Our latest focus stock is Sempra Energy (SRE), which carries CFRA's highest recommendation of 5-STARS, or Strong Buy. Sempra Energy is a utility holding company with 88% of its 2019 sales in the U.S. and 12% in Mexico, notes analyst Christopher Muir in CFRA Research's The Outlook.

The company operates five segments: SDG&E, SoCalGas (SCG), Sempra Texas Utilities, Sempra Mexico, and Sempra LNG. SDGE's service area includes 4,100 square miles from Orange County to the Mexican border.

SDGE serves 1.47 million electric customers within a population of 3.7 million and 895,000 natural gas customers within a population of 3.4 million. SCG's service area includes 24,000 square miles of Central and Southern California, covering 6.03 million natural gas customers with a population of 22.0 million.

Sempra Texas Utilities owns an 80.25% interest in Oncor Holdings. Sempra LNG provides natural gas marketing, trading, and risk management services and sells electricity. Sempra Mexico develops, owns, and operates, or holds interests in, energy infrastructure in Mexico in two key energy markets: gas and power.

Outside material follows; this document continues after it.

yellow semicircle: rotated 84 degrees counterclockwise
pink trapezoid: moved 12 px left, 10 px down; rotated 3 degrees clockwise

IEnova's gas business offers pipeline services for natural gas, LPG and ethane, as well as storage for LNG and LPG, and distribution of natural gas. IEnova is constructing marine and land terminals for the receipt, storage, and delivery of liquid fuels.

In its power business, IEnova operates a natural-gas fired combined-cycle plant and wind and solar power plants and is constructing additional wind and solar power plants. Sempra Energy owns 66.6% of IEnova as of December 31, 2019, and the remaining shares trade on the Mexican Stock Exchange.

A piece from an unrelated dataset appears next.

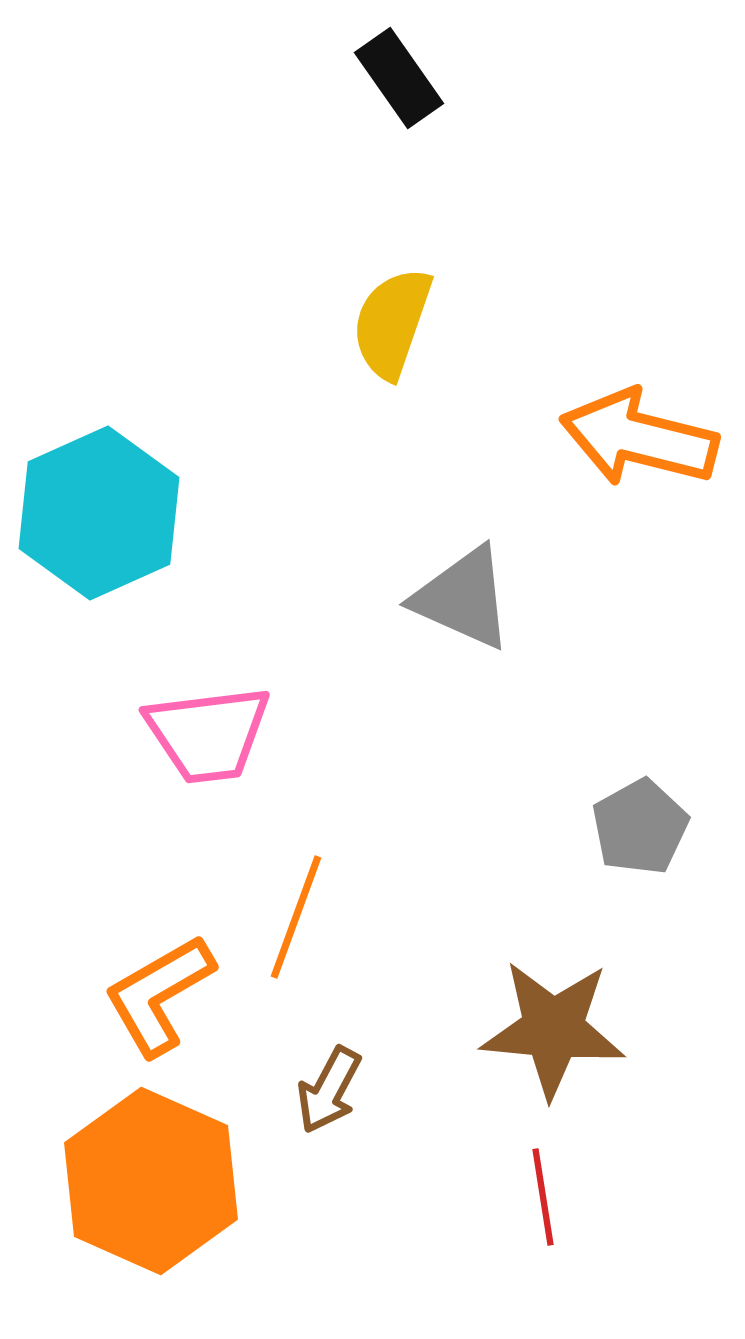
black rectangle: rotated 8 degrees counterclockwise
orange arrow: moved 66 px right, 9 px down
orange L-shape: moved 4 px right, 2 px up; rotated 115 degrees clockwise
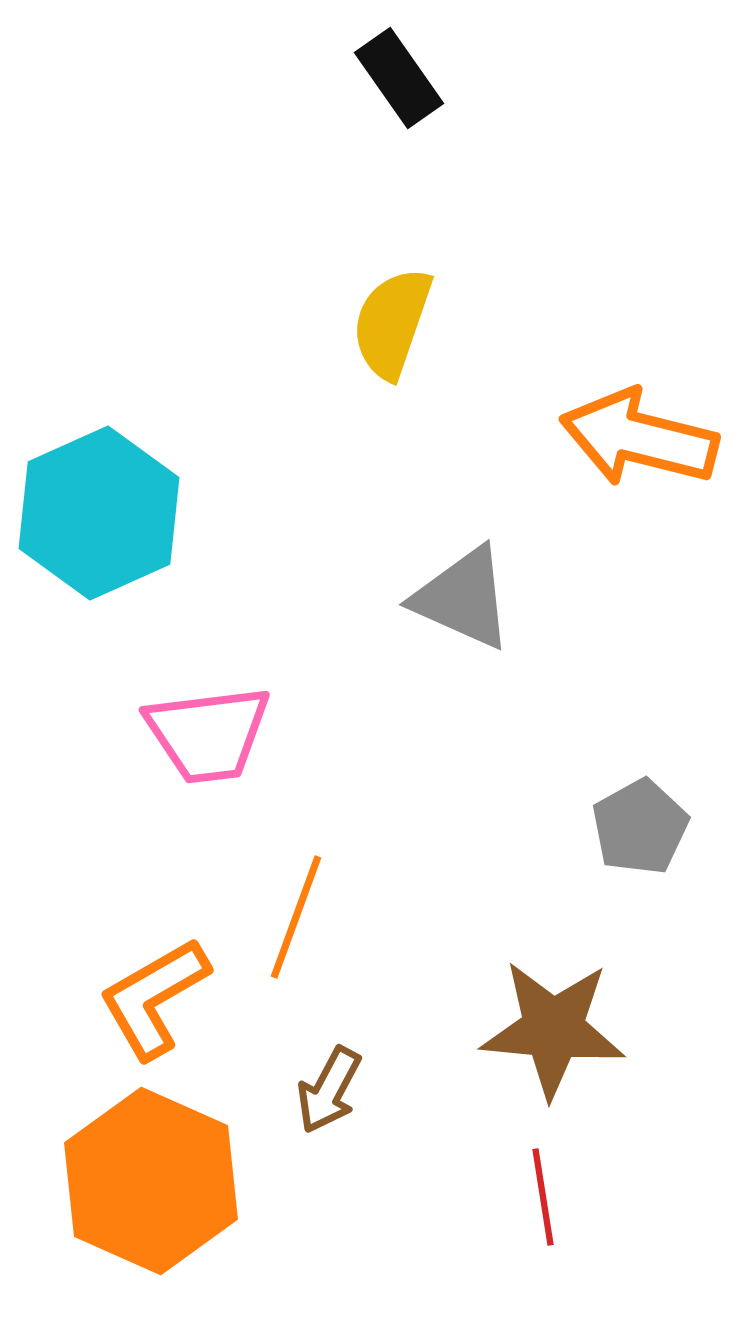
orange L-shape: moved 5 px left, 3 px down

Our Strong Buy opinion reflects our view of strong EPS growth driven by new projects entering service and its discount to peer’s valuation. SRE's utility segment has various projects in development that should add to its rate base. Also, it has filed for rate increases covering the period from 2019 through 2022. We see the startup in 2019 and 2020 of the Cameron LNG export project boosting EPS.

Activist investor interest has led SRE's board to change its makeup and initiate strategic reviews. Thus, SRE has sold its U.S. renewables business and two natural gas storage assets and announced agreements to sell its international utilities in Chile and Peru.

Our 12-month target price of $140 is 20.4x our 2020 EPS estimate, or a premium to peers, warranted by prospects for an above-peer three-year EPS growth rate. Risks to our recommendation and 12-month target price include unfavorable regulatory decisions and weaker economic conditions.